__WHAT YOU ARE ASKED TO DO__
Reproduce exactly, and only, the lines below from the one containing "type=relocated; before=black lamp" through the one containing "type=appeared; after=clothing hat;".

********************

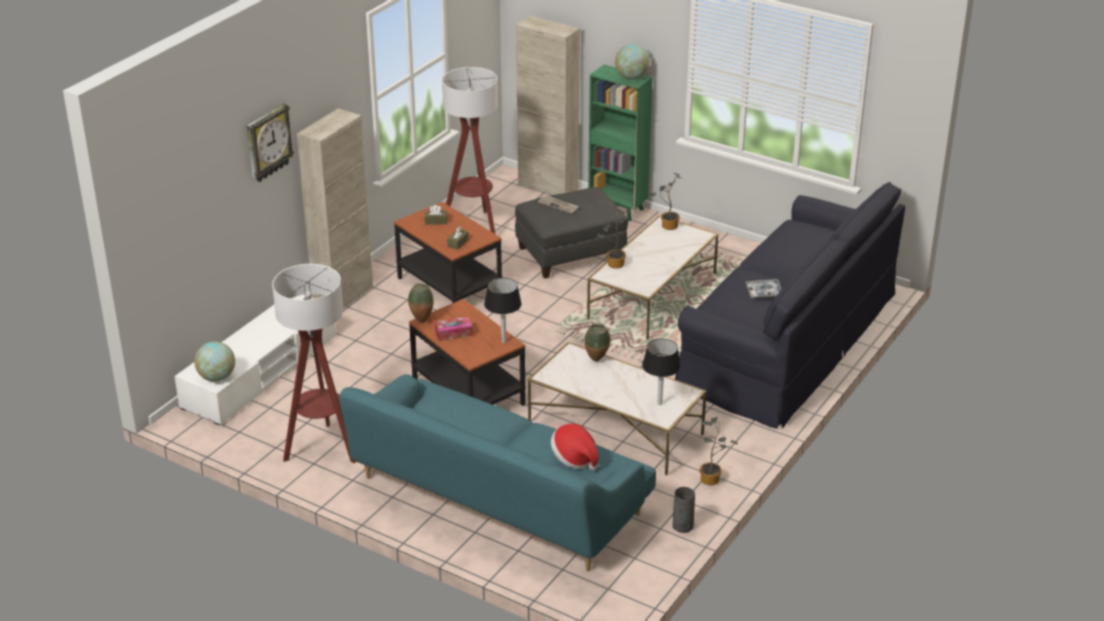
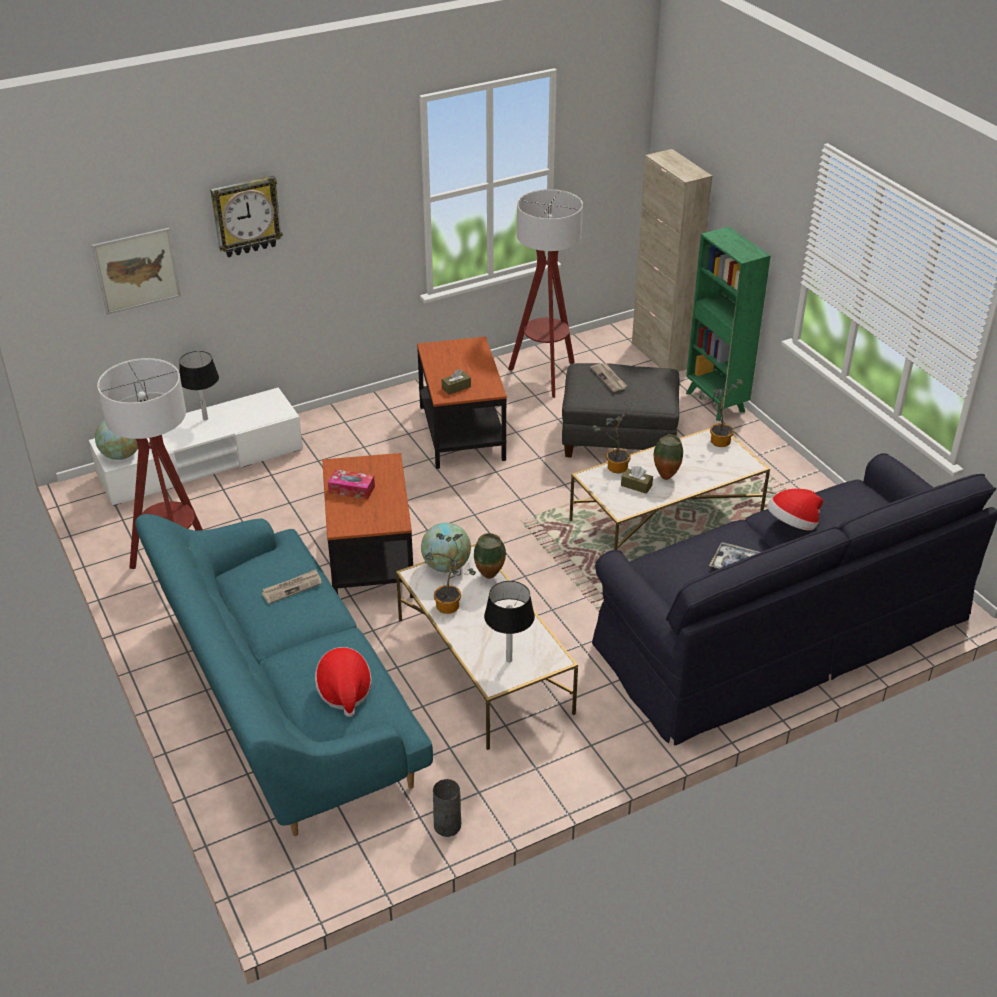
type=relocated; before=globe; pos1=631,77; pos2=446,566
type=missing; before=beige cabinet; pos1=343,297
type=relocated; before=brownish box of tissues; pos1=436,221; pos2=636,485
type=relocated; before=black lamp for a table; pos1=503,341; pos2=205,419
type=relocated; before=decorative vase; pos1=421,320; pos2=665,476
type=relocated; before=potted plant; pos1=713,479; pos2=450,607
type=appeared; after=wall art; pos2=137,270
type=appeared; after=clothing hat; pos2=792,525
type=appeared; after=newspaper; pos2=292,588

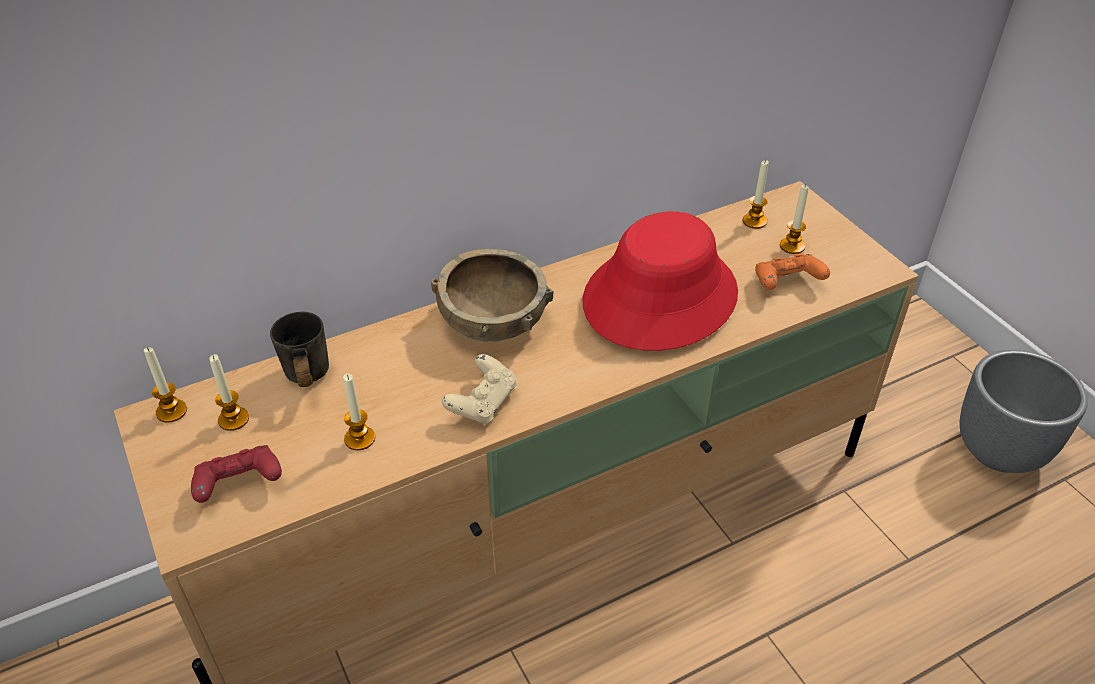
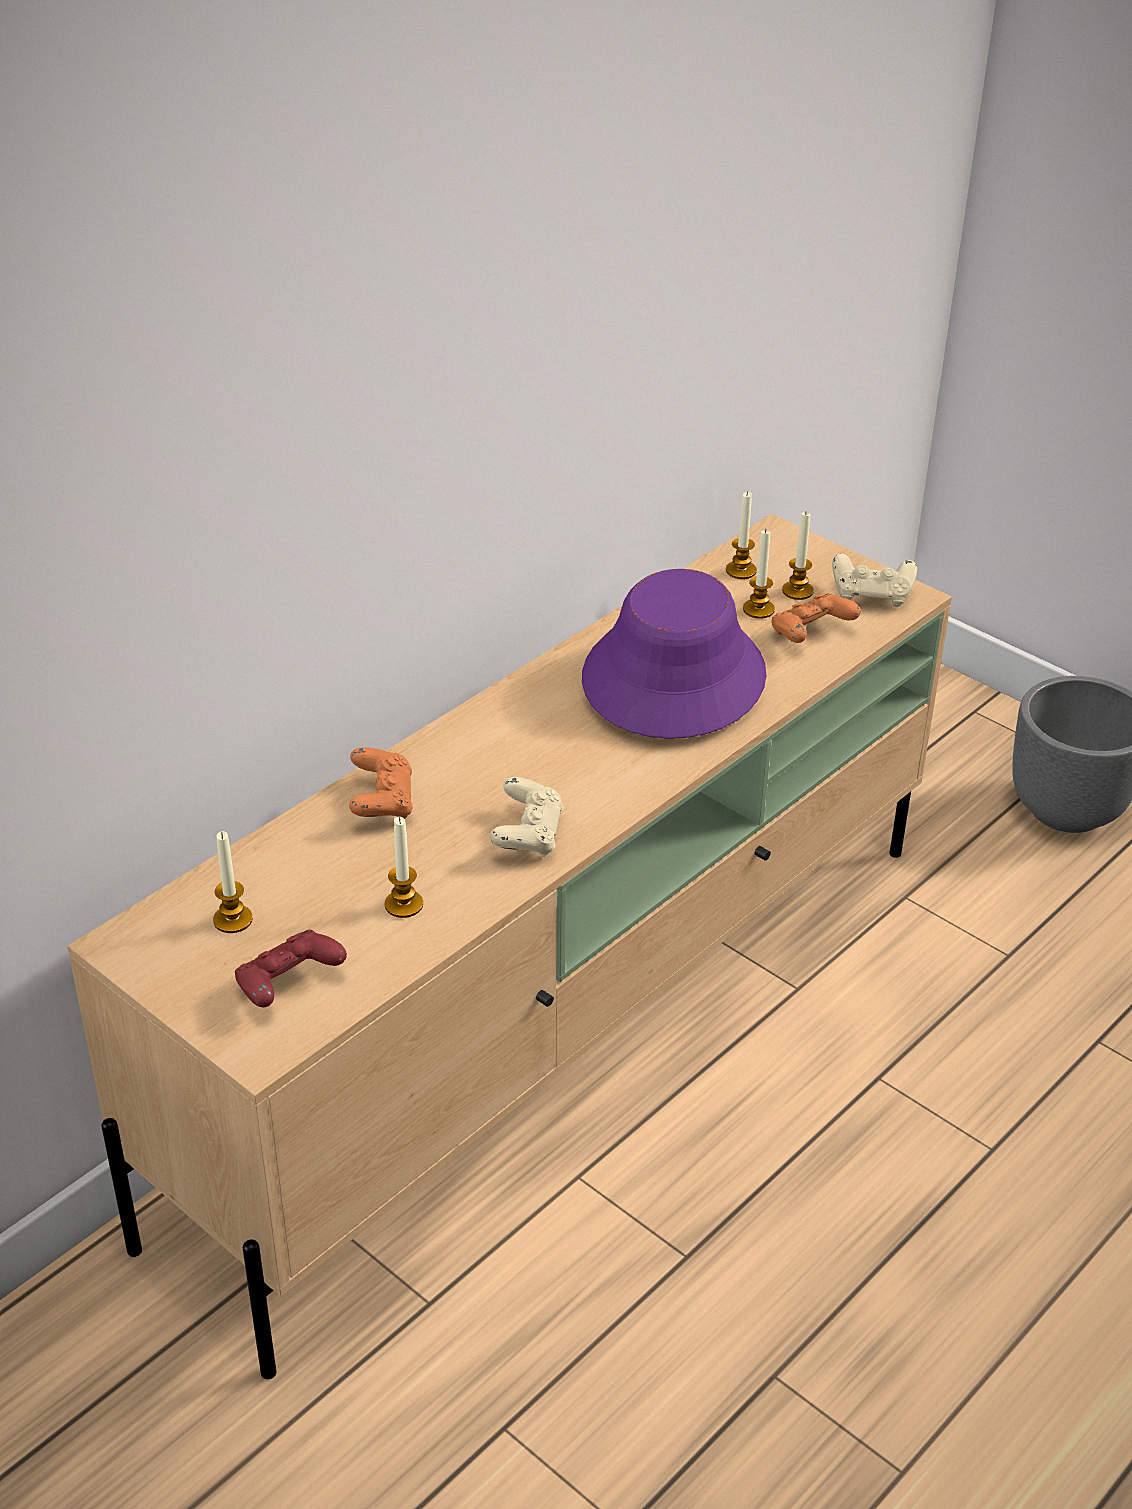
type=colour; before=reddish clothing hat; after=purplish clothing hat; pos1=659,297; pos2=672,678
type=missing; before=brownish serving bowl; pos1=493,321
type=missing; before=greyish mug; pos1=302,379
type=relocated; before=wax candle; pos1=171,411; pos2=758,609
type=appeared; after=beige joypad; pos2=872,595
type=appeared; after=orange joypad; pos2=382,802

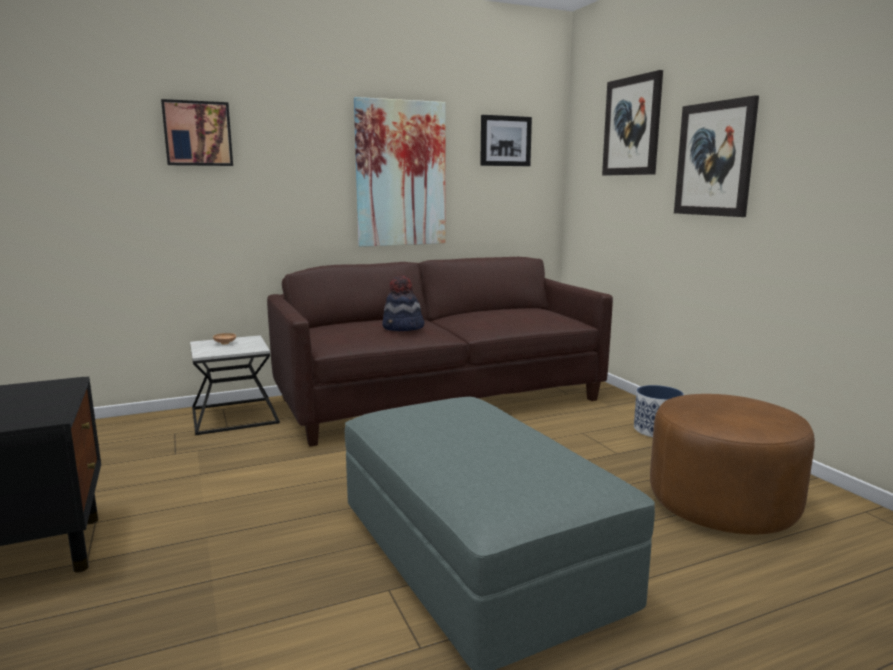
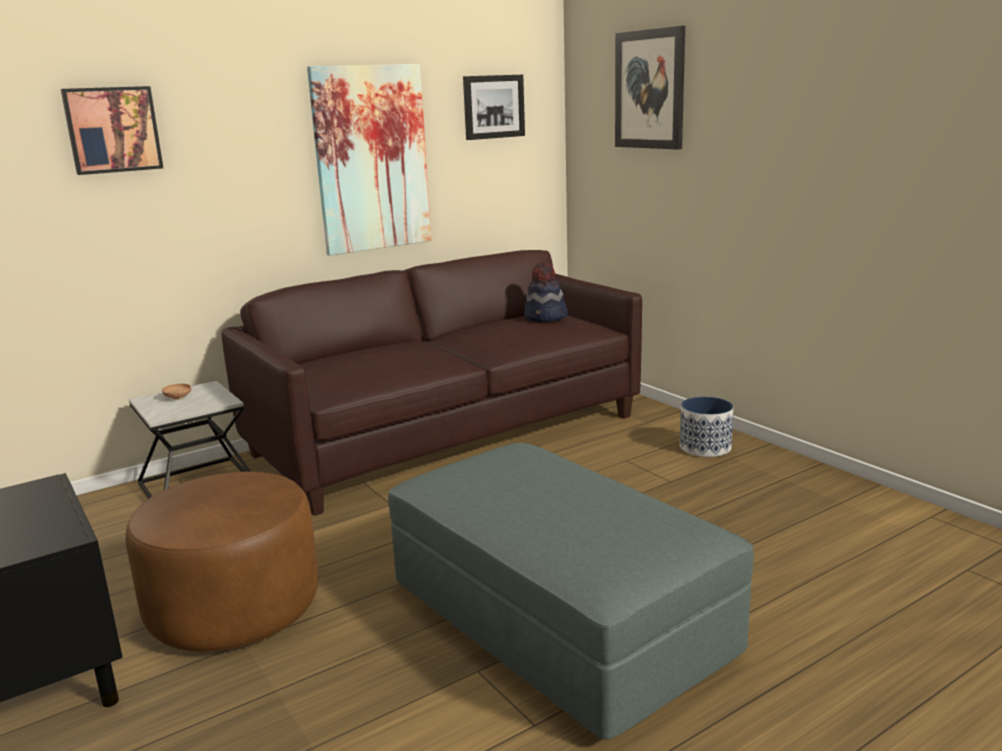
type=missing; before=wall art; pos1=714,159
type=relocated; before=clothing hat; pos1=403,328; pos2=546,318
type=relocated; before=brownish footrest; pos1=722,505; pos2=235,609

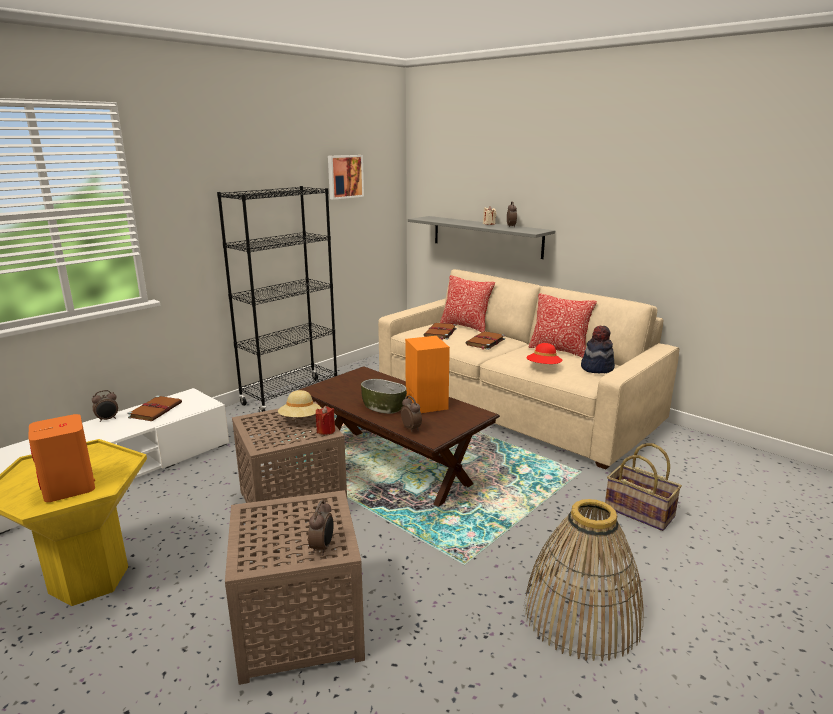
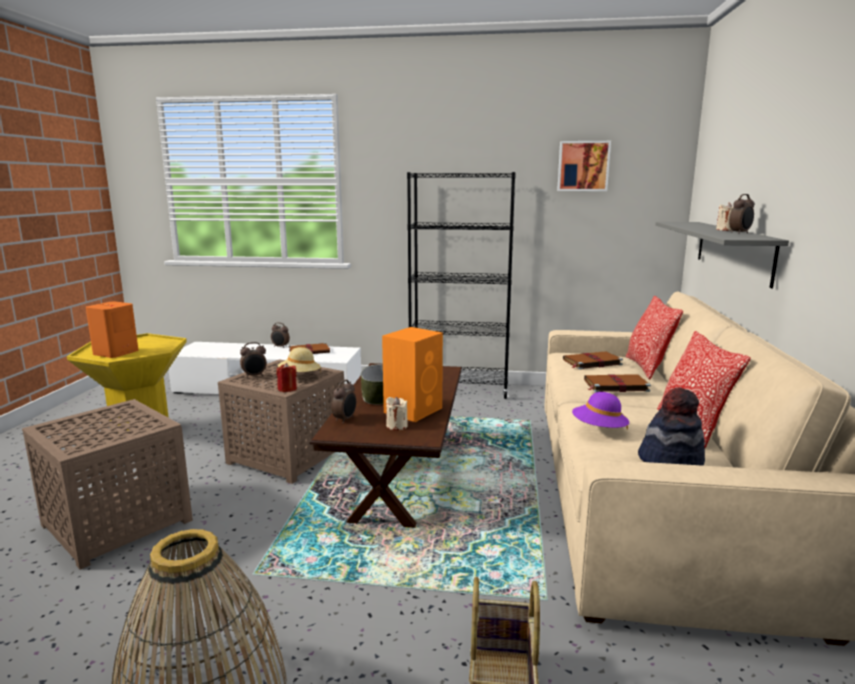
type=colour; before=reddish clothing hat; after=purplish clothing hat; pos1=543,367; pos2=599,429
type=relocated; before=alarm clock; pos1=322,547; pos2=254,376
type=appeared; after=beige wax candle; pos2=396,426

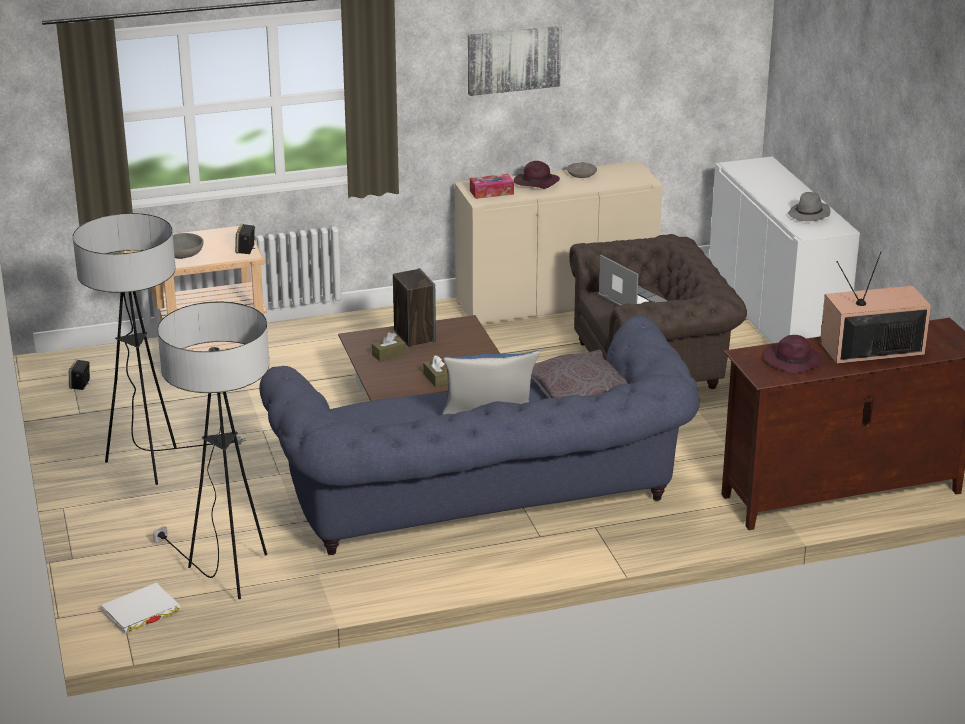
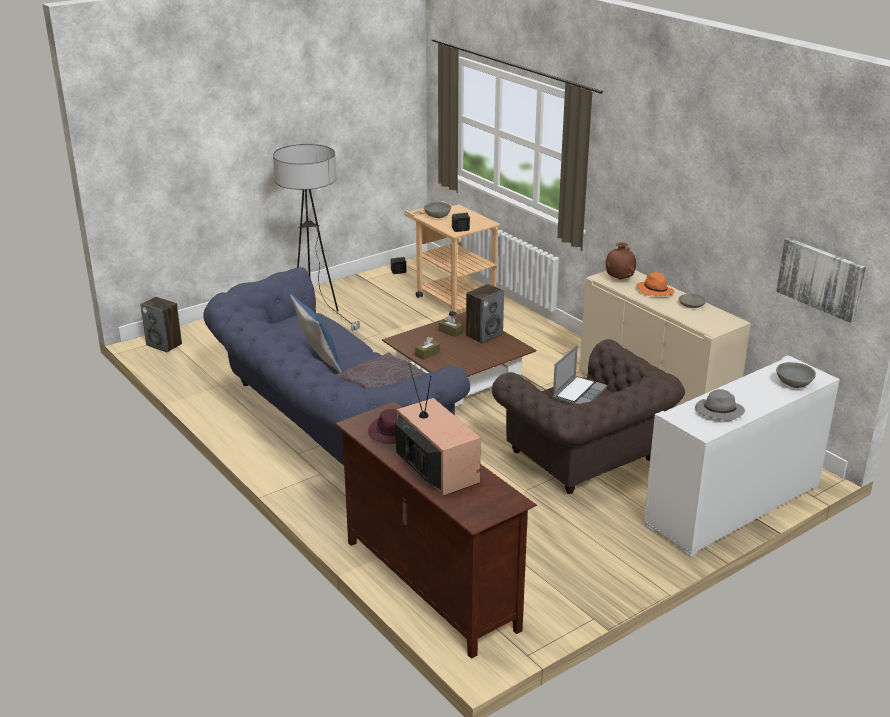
type=relocated; before=wall art; pos1=513,59; pos2=821,279
type=colour; before=purplish clothing hat; after=orange clothing hat; pos1=535,183; pos2=654,291
type=exchanged; before=box of tissues; after=brownish decorative vase; pos1=491,192; pos2=619,279
type=missing; before=floor lamp; pos1=228,577
type=exchanged; before=white bound book; after=loudspeaker; pos1=141,612; pos2=164,344
type=appeared; after=greyish serving bowl; pos2=794,384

********************

__RESULT__
type=relocated; before=black lamp for a table; pos1=503,341; pos2=205,419
type=relocated; before=decorative vase; pos1=421,320; pos2=665,476
type=relocated; before=potted plant; pos1=713,479; pos2=450,607
type=appeared; after=wall art; pos2=137,270
type=appeared; after=clothing hat; pos2=792,525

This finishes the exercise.